Just past The Hole of Horcum on the A169 is this now unremarkable pub with a remarkable history. It's also got a cottage attached. 

*History

Built in 1648, this Ale house has quite a chequered past. Used, due to its location, as a smugglers pub. It was constantly raided by customs and excise officers that were never able to catch the miscreants until one night after a raid, one of the officers hid in a barn, and once the smuggling malarkey had restarted went back to the pub to arrest said miscreants. Unfortunately for him he was wacked over the head with a bar stool/table leg and killed. His body was buried, in the pub under the fireplace and legend has it that the landlord vowed that the fire should never be allowed to go out, so that the body would never be discovered. The fire burned until the pub closed in 2007. Now despite being bought in 2008 it is a derelict shell. The ghost of the customs officer reaping his revenge!!!!!!!

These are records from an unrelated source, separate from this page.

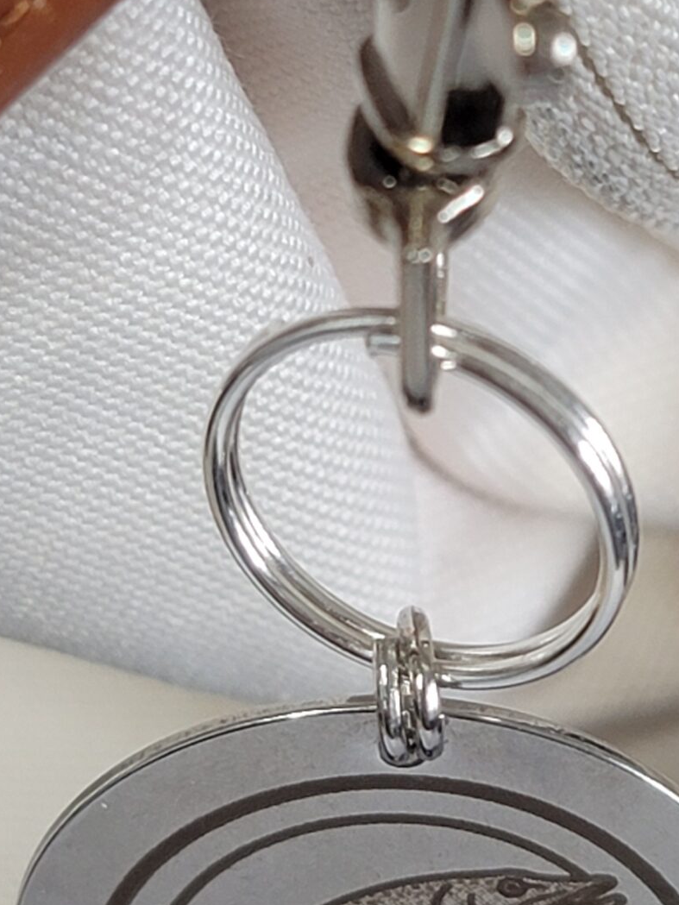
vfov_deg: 31.7
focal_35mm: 61
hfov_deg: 24.0
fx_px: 1595
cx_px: 406
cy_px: 500
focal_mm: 7
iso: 160
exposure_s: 1/120
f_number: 1.8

DSC_0556 by markrichardson397, on Flickr




DSC_0554 by markrichardson397, on Flickr




DSC_0552 by markrichardson397, on Flickr




DSC_0548 by markrichardson397, on Flickr




DSC_0546 by markrichardson397, on Flickr




DSC_0545 by markrichardson397, on Flickr




DSC_0544 by markrichardson397, on Flickr




DSC_0526 by markrichardson397, on Flickr




DSC_0527 by markrichardson397, on Flickr




DSC_0528 by markrichardson397, on Flickr




DSC_0533 by markrichardson397, on Flickr




DSC_0534 by markrichardson397, on Flickr




DSC_0538 by markrichardson397, on Flickr




DSC_0542 by markrichardson397, on Flickr




DSC_0541 by markrichardson397, on Flickr*


----------



## mockingbird (Jan 24, 2014)

Rather nice, you picked the best bits here cheers!


----------



## GPSJim (Jan 24, 2014)

Nice pics and great history. Thanks, mate.


----------



## woody65 (Jan 25, 2014)

i understand the owner fell out with the park authority over the work which is why its in this state


----------



## Stealthstar79 (Jan 25, 2014)

Great story, love to hear about the dark history of places!
Pic's good too, thanks!


----------



## flyboys90 (Jan 25, 2014)

What a shame thats a grand old building,great pics.


----------



## gozomick (Feb 3, 2014)

such a shame, stopped here many times for a pint, sitting by the fire when going to and from whitby


----------



## Dirus_Strictus (Feb 3, 2014)

woody65 said:


> i understand the owner fell out with the park authority over the work which is why its in this state



That, and a refurbishment cost that increased exponentially as each square foot of interior plaster was removed to reveal the horrors underneath.


----------



## jmcjnr (Feb 3, 2014)

Looked at it on Google Earth and it was in the process of refurbishment at that time (2009).
Great pics - Thanks. Jim


----------